We again better evaluate classification accuracy with a confusion matrix.
confusion_matrix <- eval$"Confusion Matrix"[[1]]
plot_confusion_matrix(confusion_matrix)
We see again our original issue, with a high percentage of true negatives, yet a very low percentage of true positives. Overall, we determine a neural network trained on oversampled data, given the complexity and flexibility of the algorithm, to be the most effective model for correctly classifying people as either having had or not having had strokes of those models yet evaluated.
#The binary logistic regression model is used because the stroke data only has values of 0 and 1 and the distribution is non-normal. This model is simpler and may run faster than the k-nearest neighbor. However, the disadvantage is that the model does not have the neural network’s capability of complex representation learning.
newmodel <- glm(class~., family = binomial, data=oversampled_train)
#The oversampled train data allows the "stroke = 1" observations to be equal to the "stroke = 0" which may improve the accuracy of the model. Class signifies stroke.
summary(newmodel)
##
## Call:
## glm(formula = class ~ ., family = binomial, data = oversampled_train)
##
## Deviance Residuals:
## Min 1Q Median 3Q Max
## -2.6962 -0.6986 0.3578 0.7448 2.1749
##
## Coefficients: (4 not defined because of singularities)

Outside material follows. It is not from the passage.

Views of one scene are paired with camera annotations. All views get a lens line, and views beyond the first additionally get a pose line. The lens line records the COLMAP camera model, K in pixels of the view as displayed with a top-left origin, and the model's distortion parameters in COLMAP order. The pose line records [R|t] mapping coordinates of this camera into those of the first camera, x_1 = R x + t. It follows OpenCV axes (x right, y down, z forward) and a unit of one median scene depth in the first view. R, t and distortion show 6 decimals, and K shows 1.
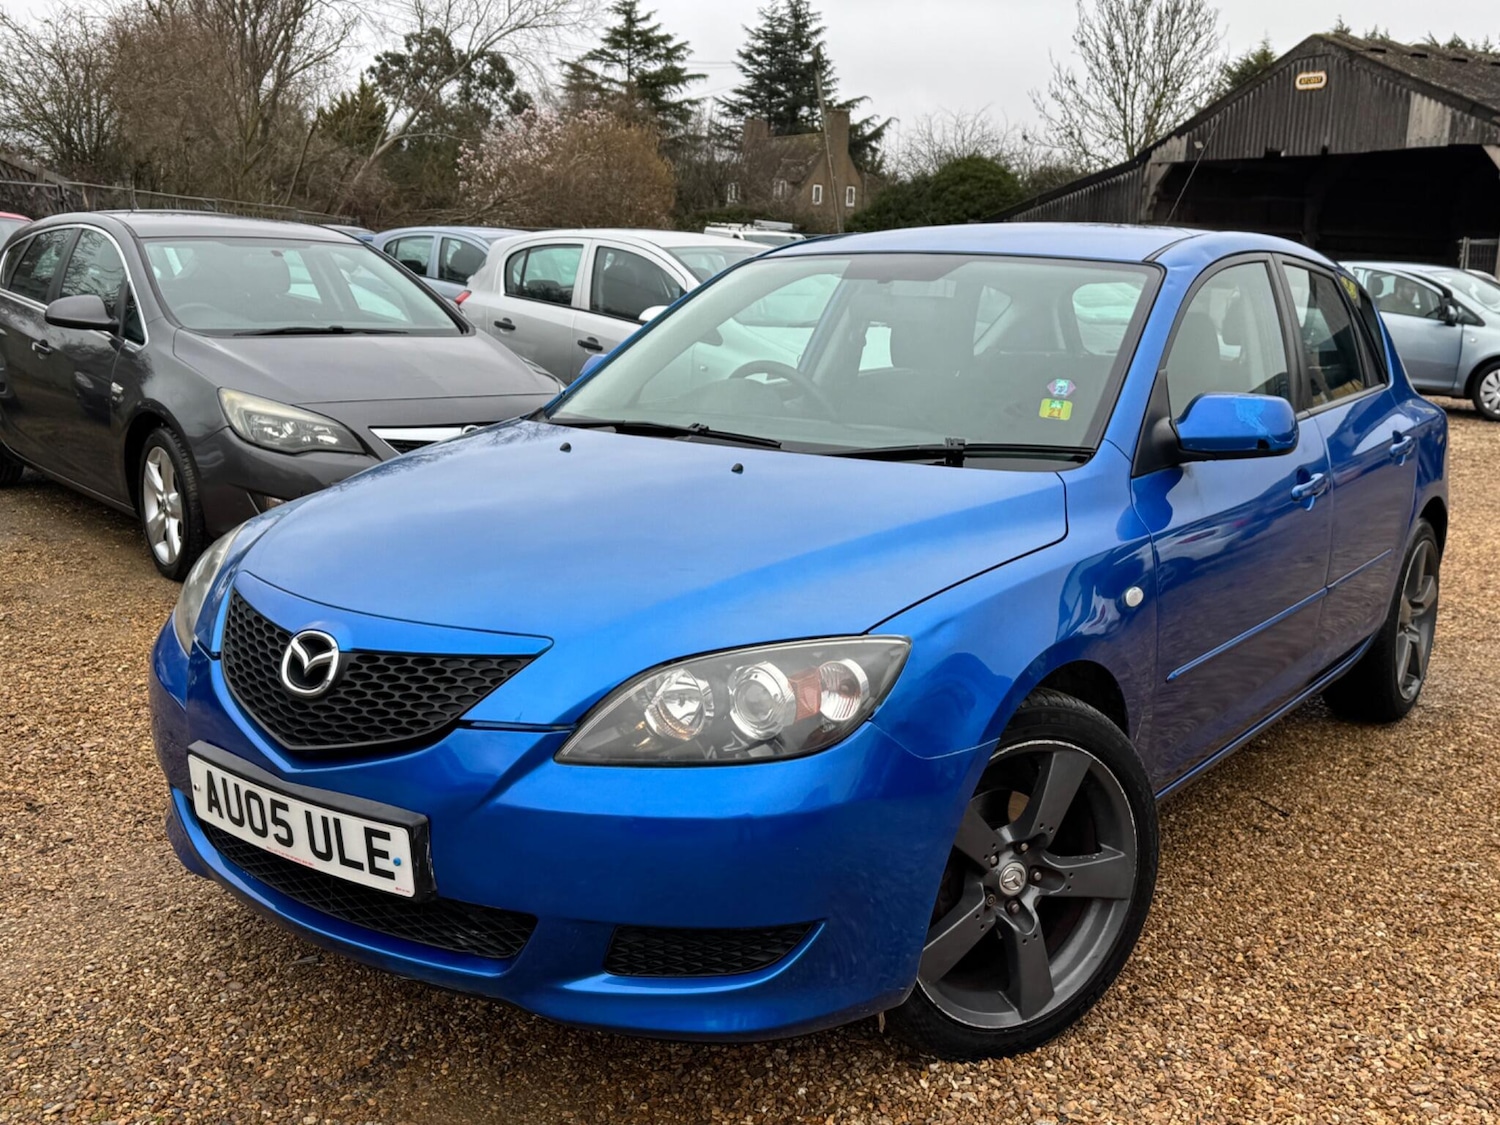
lens RADIAL K [[1354.3, 0, 746.7], [0, 1354.3, 581.0], [0, 0, 1]] dist [0.137425, -0.216607]
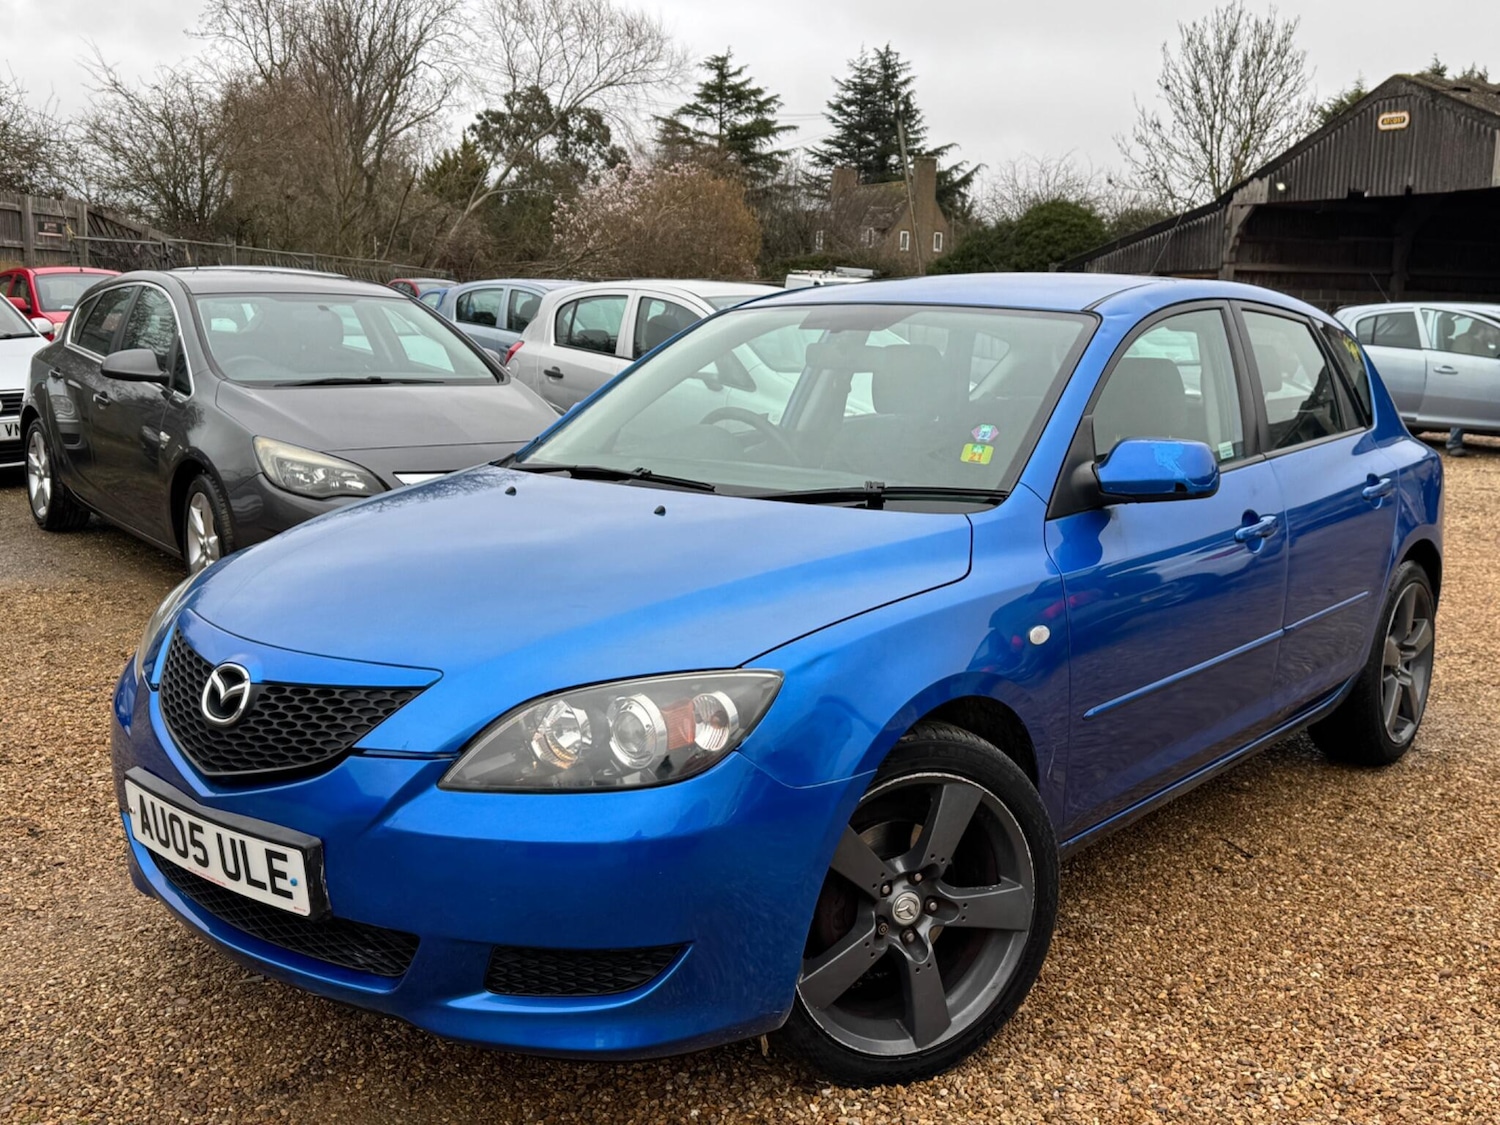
lens RADIAL K [[1349.2, 0, 748.8], [0, 1349.2, 579.2], [0, 0, 1]] dist [0.147712, -0.245947]
pose [[0.998103, 0.001314, -0.061550, 0.120384], [-0.003347, 0.999452, -0.032939, 0.003694], [0.061473, 0.033082, 0.997560, -0.032462]]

## Estimate Std. Error z value Pr(>|z|)
## (Intercept) -1.335e+13 3.127e+13 -0.427 0.669512
## genderFemale 1.335e+13 3.127e+13 0.427 0.669512
## genderMale 1.335e+13 3.127e+13 0.427 0.669512
## genderOther 1.335e+13 3.127e+13 0.427 0.669512
## age 1.761e+00 6.463e-02 27.244 < 2e-16 ***
## hypertension 8.609e-01 1.027e-01 8.380 < 2e-16 ***
## heart_disease 6.654e-01 1.371e-01 4.855 1.20e-06 ***
## ever_marriedNo -6.045e-01 1.466e-01 -4.122 3.75e-05 ***
## ever_marriedYes NA NA NA NA
## work_typechildren -2.060e+01 5.329e+04 0.000 0.999692
## work_typeGovt_job 5.046e-01 1.356e-01 3.721 0.000199 ***
## work_typeNever_worked -2.113e+01 1.130e+05 0.000 0.999851
## work_typePrivate 8.901e-01 1.018e-01 8.740 < 2e-16 ***
## work_typeSelf.employed NA NA NA NA
## Residence_typeRural -1.165e-01 7.781e-02 -1.497 0.134327
## Residence_typeUrban NA NA NA NA
## avg_glucose_level 4.178e-02 3.603e-02 1.160 0.246241
## bmi 1.007e-01 4.606e-02 2.187 0.028751 *
## smoking_statusformerly.smoked -4.390e-02 1.167e-01 -0.376 0.706830
## smoking_statusnever.smoked -4.204e-02 1.101e-01 -0.382 0.702549
## smoking_statussmokes NA NA NA NA
## ---
## Signif. codes: 0 '***' 0.001 '**' 0.01 '*' 0.05 '.' 0.1 ' ' 1
##
## (Dispersion parameter for binomial family taken to be 1)
##
## Null deviance: 6465.3 on 4665 degrees of freedom
## Residual deviance: 4339.1 on 4649 degrees of freedom
## AIC: 4373.1
##
## Number of Fisher Scoring iterations: 25
#Observations (+) is positive correlation with stroke and (-) is negative correlation with stroke.
#Independent Variables with p<0.01: female (+), age (+), hypertension (+), not married (+), average glucose (+), bmi (+), formerly smoked (-), never smoked (-)
#Independent Variables with 0.01<p<0.05: #government job (-), rural residence (-)
#test_X contains the independent variables and test_Y contains the dependent variable, stroke, of the validation sets.
predictTest <- predict(newmodel, test_X, type = "response")
classification <- ifelse(predictTest > 0.5, 1,0)
#In this case, 0.5 is our threshold.
classification <- as.numeric(classification)
#Prediction Results and Confusion Matrix
preds_and_results <- data.frame("True" = test_y, "Predicted" = classification)
eval <- evaluate(preds_and_results, target_col = "stroke", prediction_cols = "Predicted", type = "binomial")
numeric_performance <- eval[, c(1:8)]
head(numeric_performance) %>%
kbl() %>%
kable_styling(c("striped", "hover"))
| Balanced Accuracy | Accuracy | F1 | Sensitivity | Specificity | Pos Pred Value | Neg Pred Value | AUC |
|---|---|---|---|---|---|---|---|
| 0.703288 | 0.7205503 | 0.1022099 | 0.6851852 | 0.7213908 | 0.0552239 | 0.9897343 | 0.703288 |
confusion_matrix <- eval$"Confusion Matrix"[[1]]
plot_confusion_matrix(confusion_matrix)
#1.7% of stroke patients were predicted and 71.2% of non-stroke patients were predicted. The worst inaccuracy would be if a person is predicted to not have a stroke but actually will have a stroke. In this case, 0.6% were incorrectly predicted. The inaccuracy was greater when the model predicted stroke but the person did not have a stroke (26.4%).